Computational and evolutionary aspects of language
Nowak et al. (2002): Computational and evolutionary aspects of language
This paper starts with a highly interesting abstract, which makes the reader curious about what is to come:
Language is our legacy. It is the main evolutionary contribution of humans, and perhaps the most interesting trait that has emerged in the past 500 million years. Understanding how darwinian evolution gives rise to human language requires the integration of formal language theory, learning theory and evolutionary dynamics. Formal language theory provides a mathematical description of language and grammar.
According to the authors, the genetic code was a "generative system", and until "very recently", it was the only one, which changed when human language emerged.
It enables us to transfer unlimited non-genetic information among individuals, and it gives rise to cultural evolution.
What is the aim of this paper? The authors list several ones:
Currently there are many efforts to bring linguistic inquiry into contact with several areas of biology including evolution, genetics, neurobiology and animal behaviour. The aim of this Review is to formulate a synthesis of formal language theory, learning theory and evolutionary dynamics in a manner that is useful for people from various disciplines. We will address the following questions: What is language? What is grammar? What is learning? How does a child learn language? What is the difference between learning language and learning other generative systems? In what sense is there a logical necessity for genetically determined components of human language, such as ‘universal grammar’? Finally, we will discuss how formal language theory and learning theory can be extended to study language as a biological phenomenon, as a product of evolution.
The authors start off by writing about formal language theory, stating that there is a "fundamental aspect of human language that makes it amenable to formal analysis: linguistic structures consist of smaller units that are grouped together according to certain rules" and that "[i]ndividual languages have specific rules". What follows is the classical formal language theory as taught at universities (e.g. in courses on "Theoretical Computer Science"), including the Chomsky hierarchy. You may also read an introductory article which I once wrote about this topic .
Afterwards, a chapter on learning theory follows, in which the authors state:
Learning is inductive inference. The learner is presented with data and has to infer the rules that generate these data. [...] Neural networks are an important tool for modelling the neural mechanisms of language acquisition. The results of learning theory also apply to neural networks: no neural network can learn an unrestricted set of languages.
Then, the topic is evolutionary language theory. Among other things, the authors write in this chapter:
The central question of the origin of human language is which genetic modifications led to changes in brain structures that were decisive for human language. Given the enormous complexity of this trait, we should expect several incremental steps guided by natural selection. In this process, evolution will have reused cognitive features that evolved long ago and for other purposes. Understanding language evolution requires a theoretical framework explaining how darwinian dynamics lead to fundamental properties of human language such as arbitrary signs, lexicons, syntax and grammar.

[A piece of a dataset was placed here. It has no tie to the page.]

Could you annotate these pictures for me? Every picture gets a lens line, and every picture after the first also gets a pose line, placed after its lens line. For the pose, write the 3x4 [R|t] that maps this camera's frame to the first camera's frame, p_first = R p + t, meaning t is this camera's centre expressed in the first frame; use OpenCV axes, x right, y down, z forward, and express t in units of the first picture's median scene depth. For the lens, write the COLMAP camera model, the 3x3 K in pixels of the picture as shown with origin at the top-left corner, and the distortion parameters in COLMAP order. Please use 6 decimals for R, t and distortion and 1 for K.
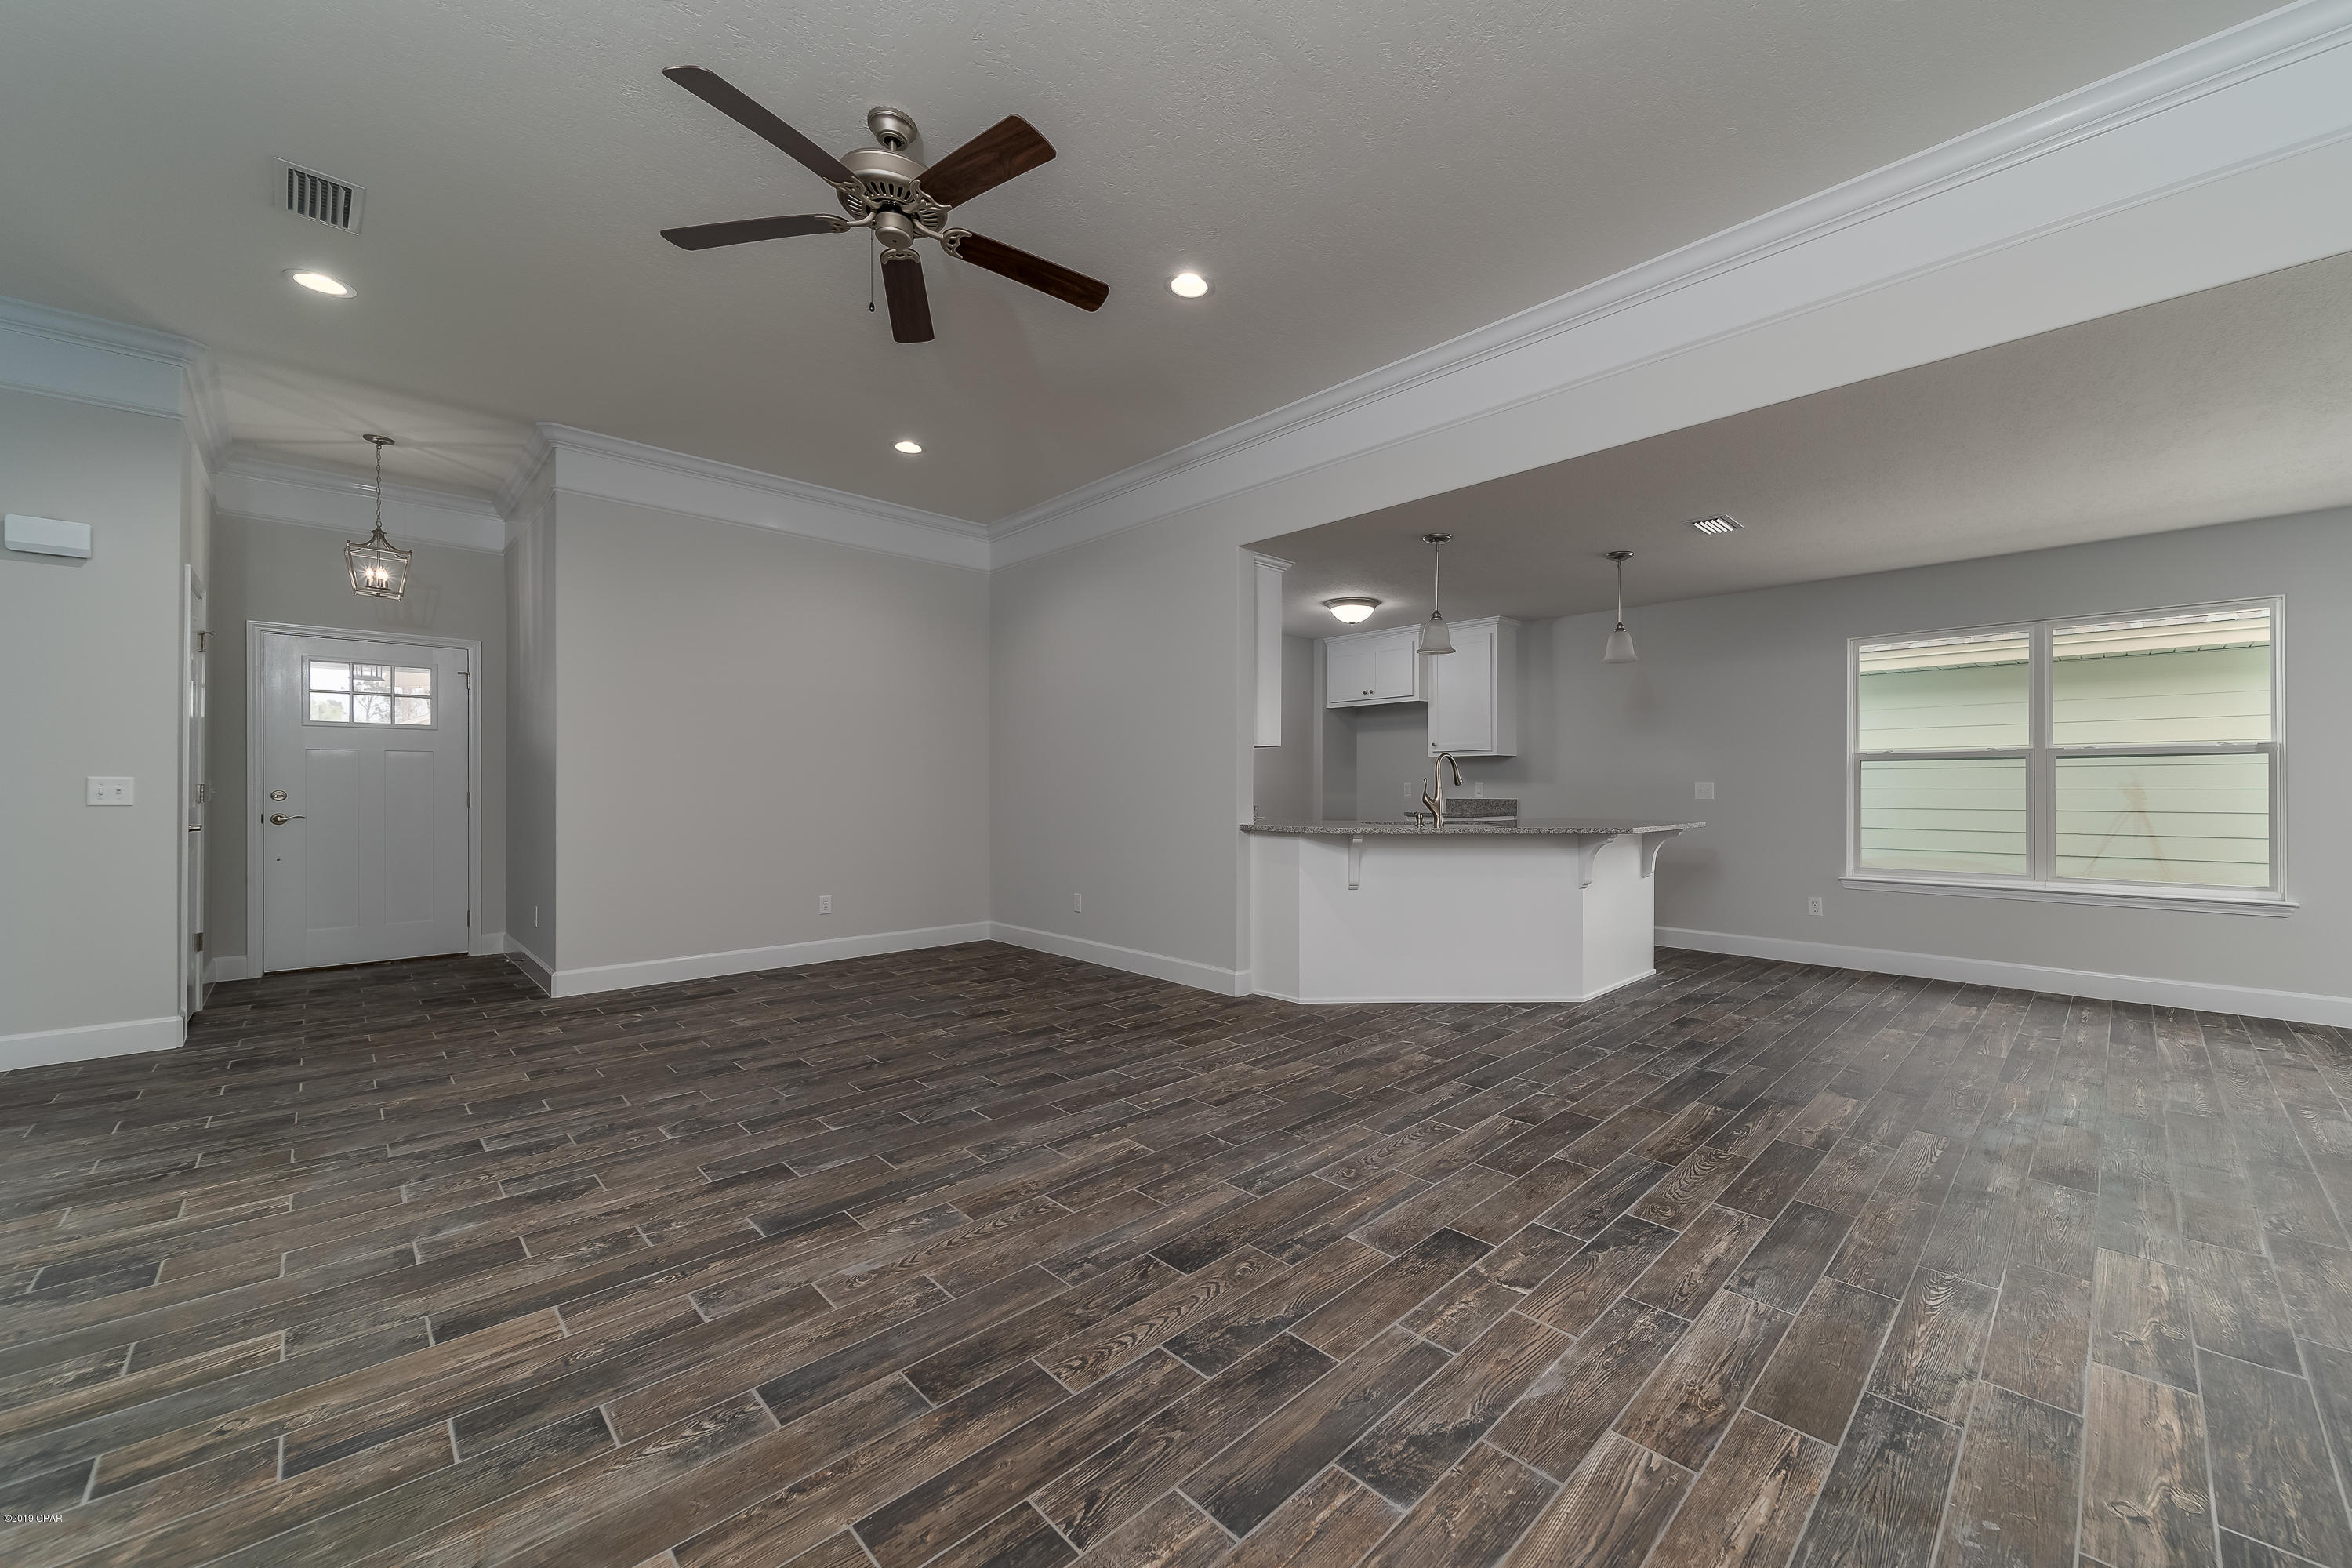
lens RADIAL K [[883.5, 0, 1190.3], [0, 883.5, 775.7], [0, 0, 1]] dist [-0.002076, -0.001974]
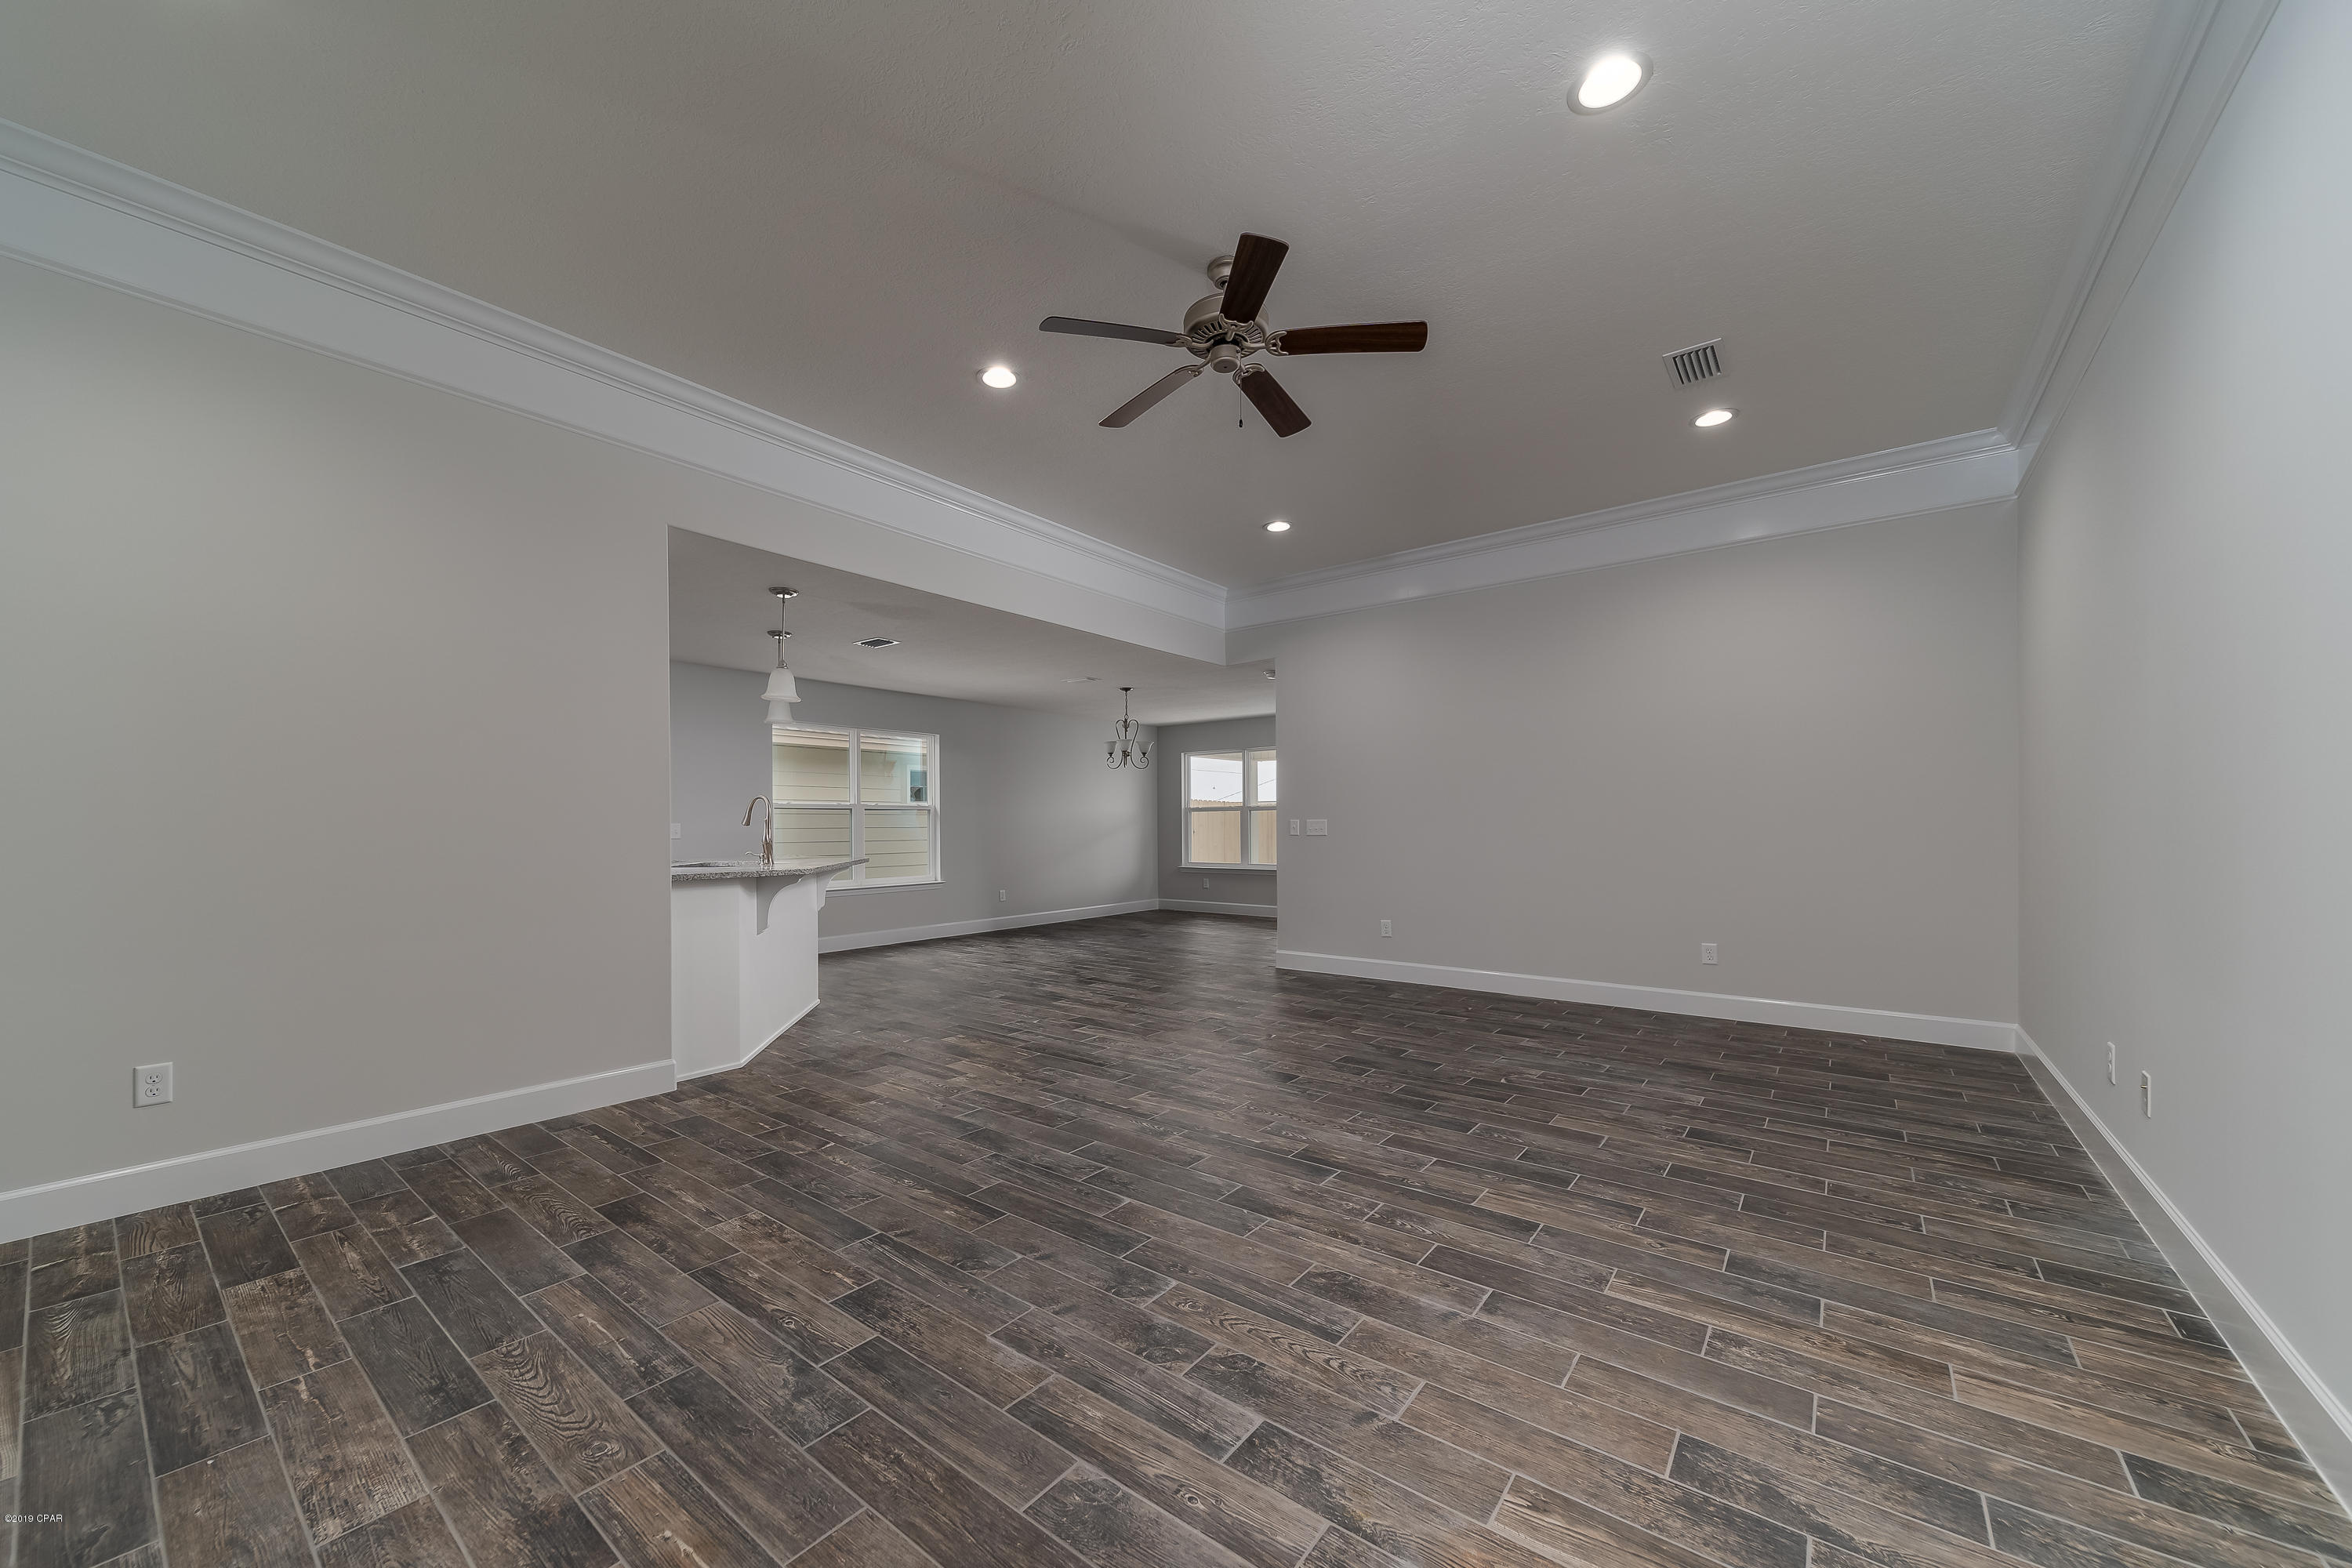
lens RADIAL K [[883.5, 0, 1185.0], [0, 883.5, 805.6], [0, 0, 1]] dist [-0.002076, -0.001974]
pose [[-0.148187, 0.020615, 0.988744, -1.433232], [-0.004358, 0.999759, -0.021498, 0.011633], [-0.988950, -0.007494, -0.148062, 1.168587]]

These basic statements are followed by a couple of mathematical formulae which are supposed to illustrate evolutionary dynamics.
The article also contains an excursion on statistical learning theory.
In the conclusions chapter, the authors end the article with the following words:
The study of language as a biological phenomenon will bring together people from many disciplines including linguistics, cognitive science, psychology, genetics, animal behaviour, evolutionary biology, neurobiology and computer science. Fortunately we have language to talk to each other.